Apple (AAPL) CEO Tim Cook and his righthand CFO Luca Maestri channeled their inner Wall Street economist on the tech giant’s earnings call late Thursday, and investors aren’t liking it.
Shares of Apple — which had reverted to slightly positive in after-hours trading on upbeat China demand comments on the earnings call — fell more than 3% in pre-market trading on Friday.
The pullback likely reflects a rare earnings miss for Apple, coupled with the fact Cook and Maestri used some variation of the phrase “challenging economy” seven times on the earnings call. Both are unusual for the mighty Apple.
“The macroeconomic environment this past quarter markedly was more challenging than 12 months ago,” Maestri told analysts.
Those challenges could be seen in Apple’s earnings.
Apple Earnings Overview
- Revenue: $117.1 billion versus $121.1 billion expected
- Adj. earnings per share: $1.88 versus $1.94 expected
- iPhone revenue: $65.7 billion versus $68.3 billion expected
- Mac revenue: $7.7 billion versus $9.72 billion expected
- iPad revenue: $9.4 billion versus $7.7 billion expected
- Wearables: $13.4 billion versus $15.3 billion expected
- Services: $20.7 billion versus $20.4 billion expected
- Wins: 1) China demand appears to be gaining steam; 2) $50 billion plus in cash on the books; 3) Supply constraints have pretty much ended.
- Misses: 1) No March quarter revenue guidance again; 2) Executive tone negative on the economy; 3) Weak wearables sales due to economic conditions.

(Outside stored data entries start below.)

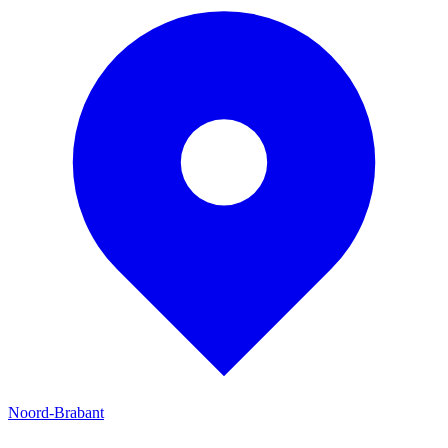
Noord-Brabant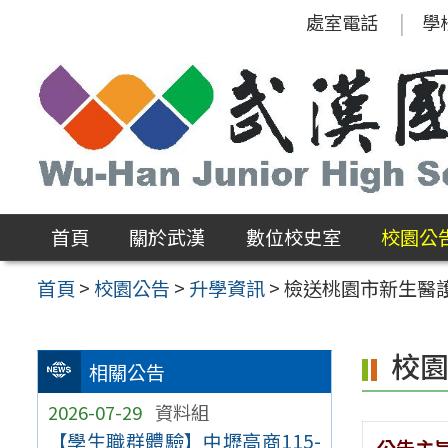
跳
處室電話
學
至
主
要
內
容
區
首頁
關於武漢
數位校史室
校園公
首頁
>
校園公告
>
升學資訊
>
檢送桃園市新生醫
校
相關公告
2026-07-29
資料組
【學生職群體驗】中壢高商115-
公告主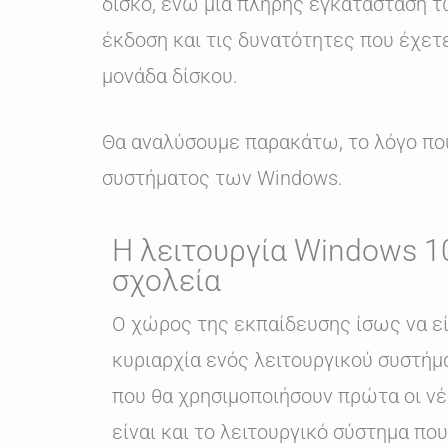
δίσκο, ενώ μια πλήρης εγκατάσταση τ
έκδοση και τις δυνατότητες που έχετε
μονάδα δίσκου.
Θα αναλύσουμε παρακάτω, το λόγο που 
συστήματος των Windows.
Η λειτουργία Windows 1
σχολεία
Ο χώρος της εκπαίδευσης ίσως να είν
κυριαρχία ενός λειτουργικού συστήμ
που θα χρησιμοποιήσουν πρώτα οι νέο
είναι και το λειτουργικό σύστημα πο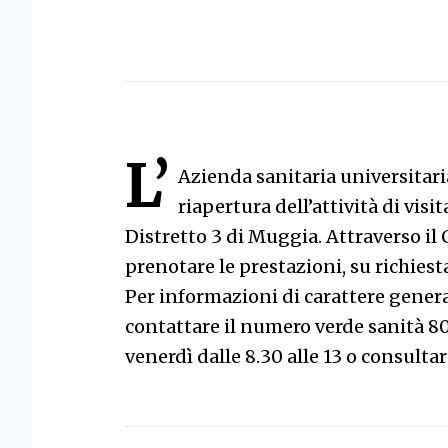
L’
Azienda sanitaria universitari
riapertura dell’attività di visit
Distretto 3 di Muggia. Attraverso il 
prenotare le prestazioni, su richies
Per informazioni di carattere general
contattare il numero verde sanità 80
venerdì dalle 8.30 alle 13 o consultar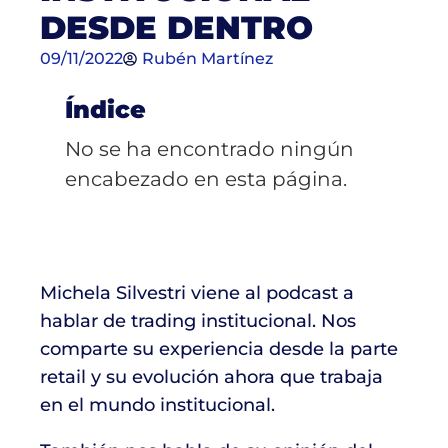
DESDE DENTRO
09/11/2022
Rubén Martínez
Índice
No se ha encontrado ningún
encabezado en esta página.
Michela Silvestri viene al podcast a
hablar de trading institucional. Nos
comparte su experiencia desde la parte
retail y su evolución ahora que trabaja
en el mundo institucional.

Despite the rare miss and cautious tone from Cook & Co., the bulls on the Street are standing pat on the stock.
The collective vibe is that everyone knew the quarter was going to be soft as the China economy slowly reopens and U.S. consumers spent more cautiously. In turn, Apple’s latest quarter may be as bad as it gets fundamentally for the iPhone and Mac maker this year.
Or so the bulls are betting.
“Bears will be quick to point out negative sales growth but we note when adjusting for FX that sales and outlook are flat, which is materially better than other consumer electronic companies. Importantly services are also outperforming and Apple’s installed base continues to grow (over 2 billion active Apple devices and iPhone installed base estimated at 1.2+ billion),” Citi analyst Jim Suva said in a note to clients.